Alimama juga memasukkan logo e-commerce resmi seperti Tokopedia, Shopee, Lazada ataupun Blibli. Sedangkan sistemnya tidak terhubung sama sekali dengan platfom resmi.
Pelaku juga menjanjikan bonus berlipat atas transaksi. Namun, lambat laun anggota justru tidak bisa menarik uang pada saldo Alimama.
Modus berikutnya yakni oknum mencuri akun mitra pengemudi Gojek atau Grab. Saat menerima pesanan, pelaku berura-pura aplikasi eror dan meminta pengguna memberi tahu kode OTP yang dikirim lewat SMS ke ponsel.
Jika pengguna memberi tahu kode tersebut, maka pelaku dapat mengambil alih akun pengguna Gojek maupun Grab. Setelah itu, mereka dapat menguras saldo pada akun atau masuk ke rekening bank yang tertaut.
Ada juga oknum yang berpura-pura menjadi pengemudi ojek online dan mengaku aplikasi eror. Pelaku meminta calon korban mengirimkan langsung uang untuk membeli makanan ke rekening.
Seorang penyiar radio di Sorong, Papua, Prameswara kehilangan Rp 28 juta karena ditipu dengan modus tersebut.
Ada pula modus penipuan menggunakan fitur pengalihan panggilan (call forward), seperti yang dialami oleh Maia Estianty. Pelaku diduga memanfaatkan fitur ini untuk mengakses perangkat Maia, sehingga menerima semua SMS yang masuk ke ponsel selebritas itu, termasuk kode OTP.
Kemudian, kartu SIM (simcard) wartawan senior Ilham Bintang dibobol hingga dana yang ada di rekeningnya habis. Ini karena pelaku berpura-pura menjadi Ilham dan meminta untuk mengganti kartu SIM dengan nomor 0816806656.
Permintaan itu dipenuhi oleh pegawai Indosat. Alhasil, ia mendapati nomor ponselnya tidak bisa digunakan pada hari berikutnya.

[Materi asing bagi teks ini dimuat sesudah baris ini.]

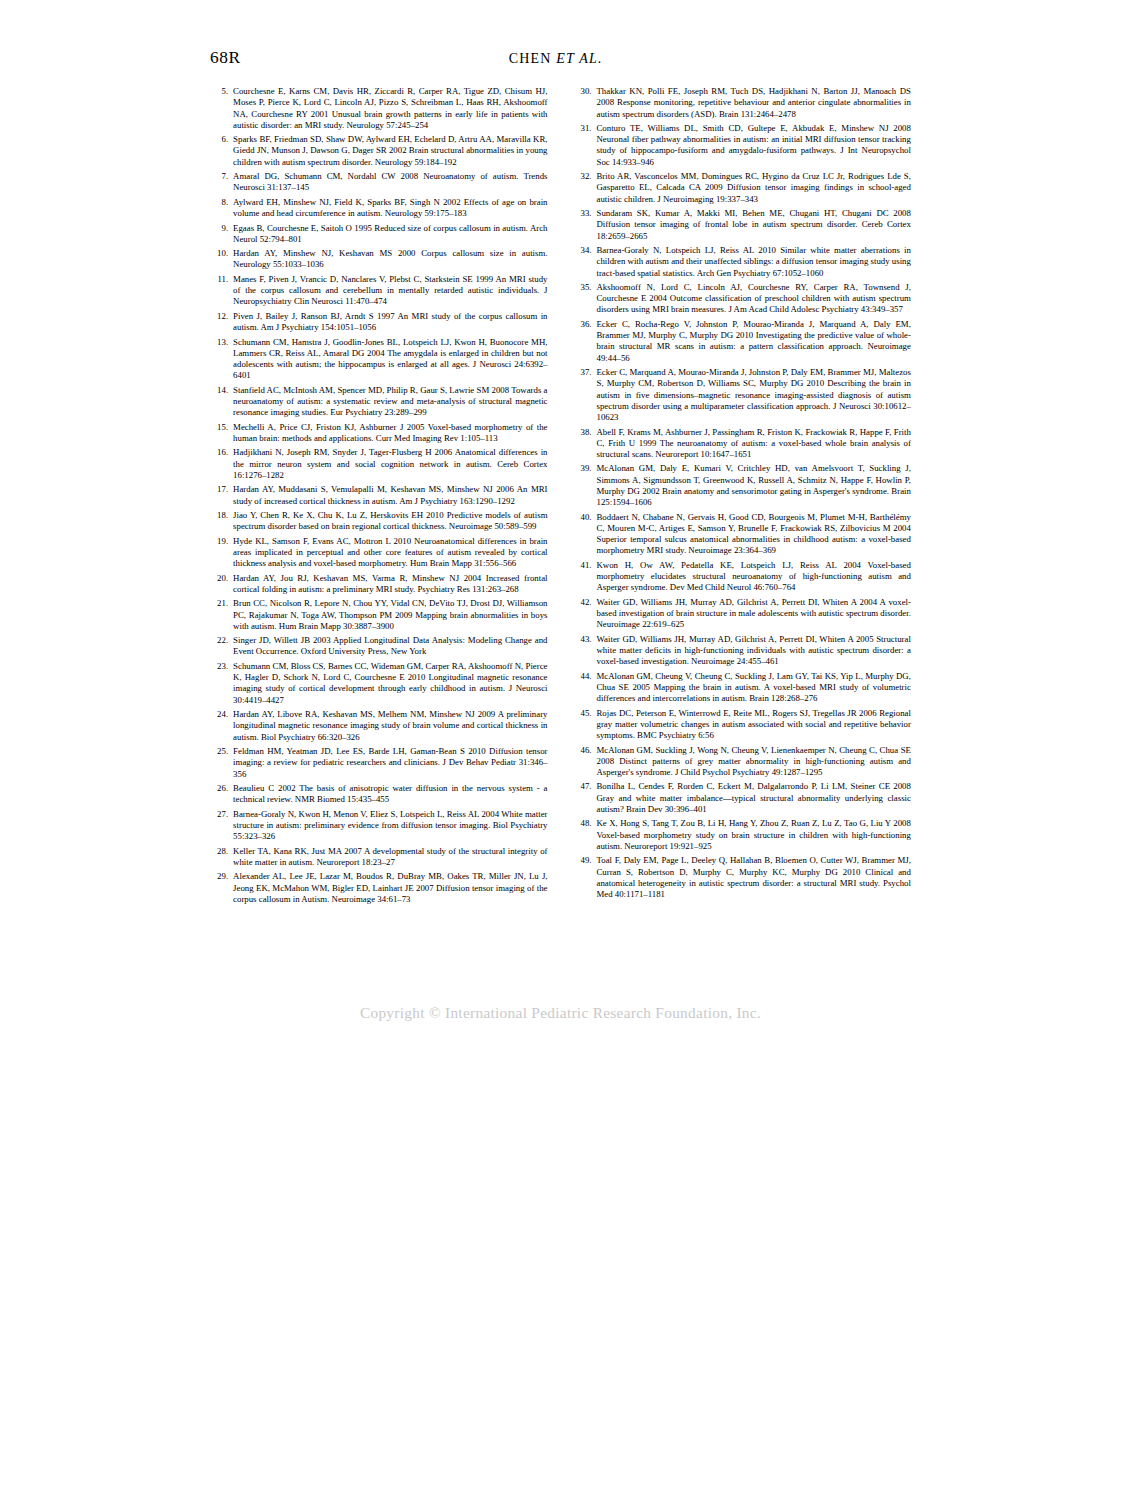68R
CHEN ET AL.
5. Courchesne E, Karns CM, Davis HR, Ziccardi R, Carper RA, Tigue ZD, Chisum HJ, Moses P, Pierce K, Lord C, Lincoln AJ, Pizzo S, Schreibman L, Haas RH, Akshoomoff NA, Courchesne RY 2001 Unusual brain growth patterns in early life in patients with autistic disorder: an MRI study. Neurology 57:245–254
6. Sparks BF, Friedman SD, Shaw DW, Aylward EH, Echelard D, Artru AA, Maravilla KR, Giedd JN, Munson J, Dawson G, Dager SR 2002 Brain structural abnormalities in young children with autism spectrum disorder. Neurology 59:184–192
7. Amaral DG, Schumann CM, Nordahl CW 2008 Neuroanatomy of autism. Trends Neurosci 31:137–145
8. Aylward EH, Minshew NJ, Field K, Sparks BF, Singh N 2002 Effects of age on brain volume and head circumference in autism. Neurology 59:175–183
9. Egaas B, Courchesne E, Saitoh O 1995 Reduced size of corpus callosum in autism. Arch Neurol 52:794–801
10. Hardan AY, Minshew NJ, Keshavan MS 2000 Corpus callosum size in autism. Neurology 55:1033–1036
11. Manes F, Piven J, Vrancic D, Nanclares V, Plebst C, Starkstein SE 1999 An MRI study of the corpus callosum and cerebellum in mentally retarded autistic individuals. J Neuropsychiatry Clin Neurosci 11:470–474
12. Piven J, Bailey J, Ranson BJ, Arndt S 1997 An MRI study of the corpus callosum in autism. Am J Psychiatry 154:1051–1056
13. Schumann CM, Hamstra J, Goodlin-Jones BL, Lotspeich LJ, Kwon H, Buonocore MH, Lammers CR, Reiss AL, Amaral DG 2004 The amygdala is enlarged in children but not adolescents with autism; the hippocampus is enlarged at all ages. J Neurosci 24:6392–6401
14. Stanfield AC, McIntosh AM, Spencer MD, Philip R, Gaur S, Lawrie SM 2008 Towards a neuroanatomy of autism: a systematic review and meta-analysis of structural magnetic resonance imaging studies. Eur Psychiatry 23:289–299
15. Mechelli A, Price CJ, Friston KJ, Ashburner J 2005 Voxel-based morphometry of the human brain: methods and applications. Curr Med Imaging Rev 1:105–113
16. Hadjikhani N, Joseph RM, Snyder J, Tager-Flusberg H 2006 Anatomical differences in the mirror neuron system and social cognition network in autism. Cereb Cortex 16:1276–1282
17. Hardan AY, Muddasani S, Vemulapalli M, Keshavan MS, Minshew NJ 2006 An MRI study of increased cortical thickness in autism. Am J Psychiatry 163:1290–1292
18. Jiao Y, Chen R, Ke X, Chu K, Lu Z, Herskovits EH 2010 Predictive models of autism spectrum disorder based on brain regional cortical thickness. Neuroimage 50:589–599
19. Hyde KL, Samson F, Evans AC, Mottron L 2010 Neuroanatomical differences in brain areas implicated in perceptual and other core features of autism revealed by cortical thickness analysis and voxel-based morphometry. Hum Brain Mapp 31:556–566
20. Hardan AY, Jou RJ, Keshavan MS, Varma R, Minshew NJ 2004 Increased frontal cortical folding in autism: a preliminary MRI study. Psychiatry Res 131:263–268
21. Brun CC, Nicolson R, Lepore N, Chou YY, Vidal CN, DeVito TJ, Drost DJ, Williamson PC, Rajakumar N, Toga AW, Thompson PM 2009 Mapping brain abnormalities in boys with autism. Hum Brain Mapp 30:3887–3900
22. Singer JD, Willett JB 2003 Applied Longitudinal Data Analysis: Modeling Change and Event Occurrence. Oxford University Press, New York
23. Schumann CM, Bloss CS, Barnes CC, Wideman GM, Carper RA, Akshoomoff N, Pierce K, Hagler D, Schork N, Lord C, Courchesne E 2010 Longitudinal magnetic resonance imaging study of cortical development through early childhood in autism. J Neurosci 30:4419–4427
24. Hardan AY, Libove RA, Keshavan MS, Melhem NM, Minshew NJ 2009 A preliminary longitudinal magnetic resonance imaging study of brain volume and cortical thickness in autism. Biol Psychiatry 66:320–326
25. Feldman HM, Yeatman JD, Lee ES, Barde LH, Gaman-Bean S 2010 Diffusion tensor imaging: a review for pediatric researchers and clinicians. J Dev Behav Pediatr 31:346–356
26. Beaulieu C 2002 The basis of anisotropic water diffusion in the nervous system - a technical review. NMR Biomed 15:435–455
27. Barnea-Goraly N, Kwon H, Menon V, Eliez S, Lotspeich L, Reiss AL 2004 White matter structure in autism: preliminary evidence from diffusion tensor imaging. Biol Psychiatry 55:323–326
28. Keller TA, Kana RK, Just MA 2007 A developmental study of the structural integrity of white matter in autism. Neuroreport 18:23–27
29. Alexander AL, Lee JE, Lazar M, Boudos R, DuBray MB, Oakes TR, Miller JN, Lu J, Jeong EK, McMahon WM, Bigler ED, Lainhart JE 2007 Diffusion tensor imaging of the corpus callosum in Autism. Neuroimage 34:61–73
30. Thakkar KN, Polli FE, Joseph RM, Tuch DS, Hadjikhani N, Barton JJ, Manoach DS 2008 Response monitoring, repetitive behaviour and anterior cingulate abnormalities in autism spectrum disorders (ASD). Brain 131:2464–2478
31. Conturo TE, Williams DL, Smith CD, Gultepe E, Akbudak E, Minshew NJ 2008 Neuronal fiber pathway abnormalities in autism: an initial MRI diffusion tensor tracking study of hippocampo-fusiform and amygdalo-fusiform pathways. J Int Neuropsychol Soc 14:933–946
32. Brito AR, Vasconcelos MM, Domingues RC, Hygino da Cruz LC Jr, Rodrigues Lde S, Gasparetto EL, Calcada CA 2009 Diffusion tensor imaging findings in school-aged autistic children. J Neuroimaging 19:337–343
33. Sundaram SK, Kumar A, Makki MI, Behen ME, Chugani HT, Chugani DC 2008 Diffusion tensor imaging of frontal lobe in autism spectrum disorder. Cereb Cortex 18:2659–2665
34. Barnea-Goraly N, Lotspeich LJ, Reiss AL 2010 Similar white matter aberrations in children with autism and their unaffected siblings: a diffusion tensor imaging study using tract-based spatial statistics. Arch Gen Psychiatry 67:1052–1060
35. Akshoomoff N, Lord C, Lincoln AJ, Courchesne RY, Carper RA, Townsend J, Courchesne E 2004 Outcome classification of preschool children with autism spectrum disorders using MRI brain measures. J Am Acad Child Adolesc Psychiatry 43:349–357
36. Ecker C, Rocha-Rego V, Johnston P, Mourao-Miranda J, Marquand A, Daly EM, Brammer MJ, Murphy C, Murphy DG 2010 Investigating the predictive value of whole-brain structural MR scans in autism: a pattern classification approach. Neuroimage 49:44–56
37. Ecker C, Marquand A, Mourao-Miranda J, Johnston P, Daly EM, Brammer MJ, Maltezos S, Murphy CM, Robertson D, Williams SC, Murphy DG 2010 Describing the brain in autism in five dimensions–magnetic resonance imaging-assisted diagnosis of autism spectrum disorder using a multiparameter classification approach. J Neurosci 30:10612–10623
38. Abell F, Krams M, Ashburner J, Passingham R, Friston K, Frackowiak R, Happe F, Frith C, Frith U 1999 The neuroanatomy of autism: a voxel-based whole brain analysis of structural scans. Neuroreport 10:1647–1651
39. McAlonan GM, Daly E, Kumari V, Critchley HD, van Amelsvoort T, Suckling J, Simmons A, Sigmundsson T, Greenwood K, Russell A, Schmitz N, Happe F, Howlin P, Murphy DG 2002 Brain anatomy and sensorimotor gating in Asperger's syndrome. Brain 125:1594–1606
40. Boddaert N, Chabane N, Gervais H, Good CD, Bourgeois M, Plumet M-H, Barthélémy C, Mouren M-C, Artiges E, Samson Y, Brunelle F, Frackowiak RS, Zilbovicius M 2004 Superior temporal sulcus anatomical abnormalities in childhood autism: a voxel-based morphometry MRI study. Neuroimage 23:364–369
41. Kwon H, Ow AW, Pedatella KE, Lotspeich LJ, Reiss AL 2004 Voxel-based morphometry elucidates structural neuroanatomy of high-functioning autism and Asperger syndrome. Dev Med Child Neurol 46:760–764
42. Waiter GD, Williams JH, Murray AD, Gilchrist A, Perrett DI, Whiten A 2004 A voxel-based investigation of brain structure in male adolescents with autistic spectrum disorder. Neuroimage 22:619–625
43. Waiter GD, Williams JH, Murray AD, Gilchrist A, Perrett DI, Whiten A 2005 Structural white matter deficits in high-functioning individuals with autistic spectrum disorder: a voxel-based investigation. Neuroimage 24:455–461
44. McAlonan GM, Cheung V, Cheung C, Suckling J, Lam GY, Tai KS, Yip L, Murphy DG, Chua SE 2005 Mapping the brain in autism. A voxel-based MRI study of volumetric differences and intercorrelations in autism. Brain 128:268–276
45. Rojas DC, Peterson E, Winterrowd E, Reite ML, Rogers SJ, Tregellas JR 2006 Regional gray matter volumetric changes in autism associated with social and repetitive behavior symptoms. BMC Psychiatry 6:56
46. McAlonan GM, Suckling J, Wong N, Cheung V, Lienenkaemper N, Cheung C, Chua SE 2008 Distinct patterns of grey matter abnormality in high-functioning autism and Asperger's syndrome. J Child Psychol Psychiatry 49:1287–1295
47. Bonilha L, Cendes F, Rorden C, Eckert M, Dalgalarrondo P, Li LM, Steiner CE 2008 Gray and white matter imbalance—typical structural abnormality underlying classic autism? Brain Dev 30:396–401
48. Ke X, Hong S, Tang T, Zou B, Li H, Hang Y, Zhou Z, Ruan Z, Lu Z, Tao G, Liu Y 2008 Voxel-based morphometry study on brain structure in children with high-functioning autism. Neuroreport 19:921–925
49. Toal F, Daly EM, Page L, Deeley Q, Hallahan B, Bloemen O, Cutter WJ, Brammer MJ, Curran S, Robertson D, Murphy C, Murphy KC, Murphy DG 2010 Clinical and anatomical heterogeneity in autistic spectrum disorder: a structural MRI study. Psychol Med 40:1171–1181
Copyright © International Pediatric Research Foundation, Inc.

Modus penipuan lain yang sering ditemukan yakni belanja online di media sosial. Pelaku membuat akun di Instagram misalnya, lalu mengunggah foto-foto produk seperti pakaian.
Pelaku juga menyertakan video atau foto testimoni palsu di akun. Namun, biasanya akun penipu menon-aktifkan fitur komentar dan tidak memiliki penilaian (review) dari konsumen.

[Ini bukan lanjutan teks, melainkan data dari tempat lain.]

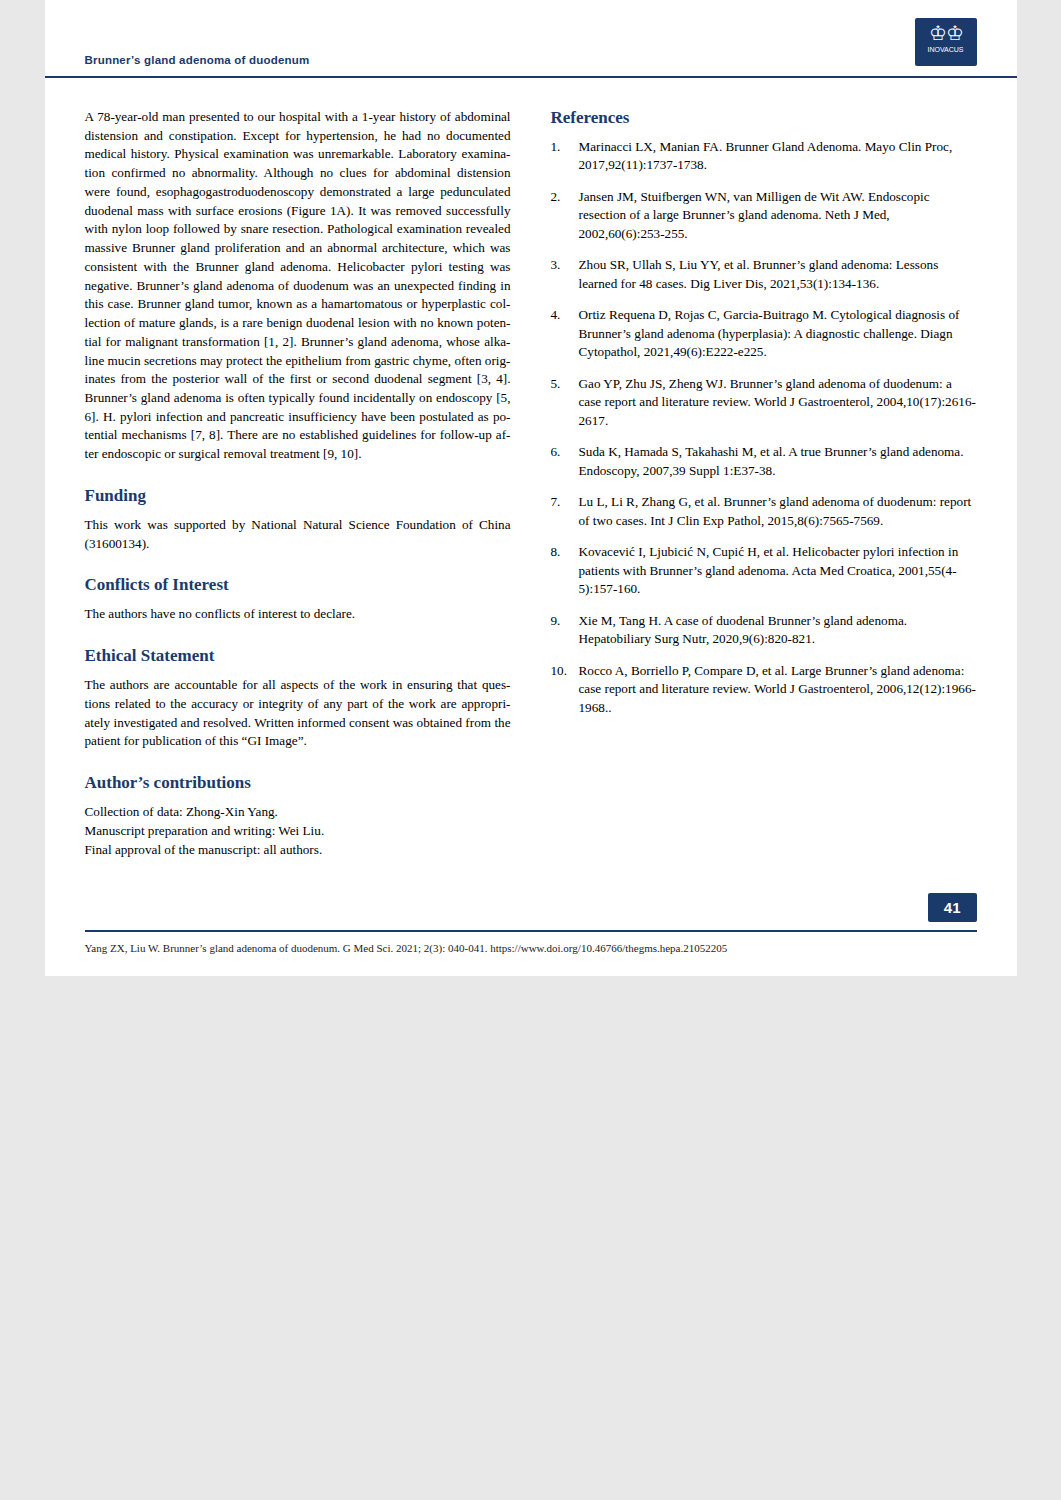Brunner’s gland adenoma of duodenum
♔♔INOVACUS
A 78-year-old man presented to our hospital with a 1-year history of abdominal distension and constipation. Except for hypertension, he had no documented medical history. Physical examination was unremarkable. Laboratory examination confirmed no abnormality. Although no clues for abdominal distension were found, esophagogastroduodenoscopy demonstrated a large pedunculated duodenal mass with surface erosions (Figure 1A). It was removed successfully with nylon loop followed by snare resection. Pathological examination revealed massive Brunner gland proliferation and an abnormal architecture, which was consistent with the Brunner gland adenoma. Helicobacter pylori testing was negative. Brunner’s gland adenoma of duodenum was an unexpected finding in this case. Brunner gland tumor, known as a hamartomatous or hyperplastic collection of mature glands, is a rare benign duodenal lesion with no known potential for malignant transformation [1, 2]. Brunner’s gland adenoma, whose alkaline mucin secretions may protect the epithelium from gastric chyme, often originates from the posterior wall of the first or second duodenal segment [3, 4]. Brunner’s gland adenoma is often typically found incidentally on endoscopy [5, 6]. H. pylori infection and pancreatic insufficiency have been postulated as potential mechanisms [7, 8]. There are no established guidelines for follow-up after endoscopic or surgical removal treatment [9, 10].
Funding
This work was supported by National Natural Science Foundation of China (31600134).
Conflicts of Interest
The authors have no conflicts of interest to declare.
Ethical Statement
The authors are accountable for all aspects of the work in ensuring that questions related to the accuracy or integrity of any part of the work are appropriately investigated and resolved. Written informed consent was obtained from the patient for publication of this “GI Image”.
Author’s contributions
Collection of data: Zhong-Xin Yang.
Manuscript preparation and writing: Wei Liu.
Final approval of the manuscript: all authors.
References
Marinacci LX, Manian FA. Brunner Gland Adenoma. Mayo Clin Proc, 2017,92(11):1737-1738.
Jansen JM, Stuifbergen WN, van Milligen de Wit AW. Endoscopic resection of a large Brunner’s gland adenoma. Neth J Med, 2002,60(6):253-255.
Zhou SR, Ullah S, Liu YY, et al. Brunner’s gland adenoma: Lessons learned for 48 cases. Dig Liver Dis, 2021,53(1):134-136.
Ortiz Requena D, Rojas C, Garcia-Buitrago M. Cytological diagnosis of Brunner’s gland adenoma (hyperplasia): A diagnostic challenge. Diagn Cytopathol, 2021,49(6):E222-e225.
Gao YP, Zhu JS, Zheng WJ. Brunner’s gland adenoma of duodenum: a case report and literature review. World J Gastroenterol, 2004,10(17):2616-2617.
Suda K, Hamada S, Takahashi M, et al. A true Brunner’s gland adenoma. Endoscopy, 2007,39 Suppl 1:E37-38.
Lu L, Li R, Zhang G, et al. Brunner’s gland adenoma of duodenum: report of two cases. Int J Clin Exp Pathol, 2015,8(6):7565-7569.
Kovacević I, Ljubicić N, Cupić H, et al. Helicobacter pylori infection in patients with Brunner’s gland adenoma. Acta Med Croatica, 2001,55(4-5):157-160.
Xie M, Tang H. A case of duodenal Brunner’s gland adenoma. Hepatobiliary Surg Nutr, 2020,9(6):820-821.
Rocco A, Borriello P, Compare D, et al. Large Brunner’s gland adenoma: case report and literature review. World J Gastroenterol, 2006,12(12):1966-1968..
41
Yang ZX, Liu W. Brunner’s gland adenoma of duodenum. G Med Sci. 2021; 2(3): 040-041. https://www.doi.org/10.46766/thegms.hepa.21052205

Pratama pun membagikan empat tahapan yang harus diperhatikan sebelum bertransaksi di suatu platform. Pertama, mengecek kebenaran legalitas perusahaan seperti kantor, manajemen dan pengurus hingga terdaftar atau tidak.
Kedua, mengecek ulasan dari konsumen yang sudah membeli. Ketiga, meningkatkan kesadaran diri atas transaksi digital.
“Cek harga. Kalau jauh dari harga normal, pasti tidak beres. Barang diskon pun tidak akan jauh harganya. iPhone misalnya, didiskon 50% pasti dijual terbatas,” kata dia kepada Katadata.co.id, tiga pekan lalu (3/1).
Terakhir, mengecek metode transfer dana. Pratama mencatat, GrabToko menerapkan transfer manual tanpa melalui sistem. “E-commerce seharusnya memakai model payment gateway seperti kartu kredit atau debit, transfer maupun e-wallet,” ujar dia.
E-commerce yang menggunakan sistem payment gateway biasanya lebih tepercaya, karena bekerja sama dengan pihak ketiga sebagai layanan pembayaran. “Jadi ada proses checking, apakah e-commerce ini betul atau abal-abal, sebelum bekerja sama,” katanya.
Hal senada disampaikan oleh akar keamanan siber di Vaksincom Alfons Tanujaya. "Utamanya, jangan tertipu dengan harga murah yang tidak masuk akal," kata dia kepada Katadata.co.id. "Ini (GrabToko) penipuan klasik, tetapi selalu berhasil memakan banyak korban."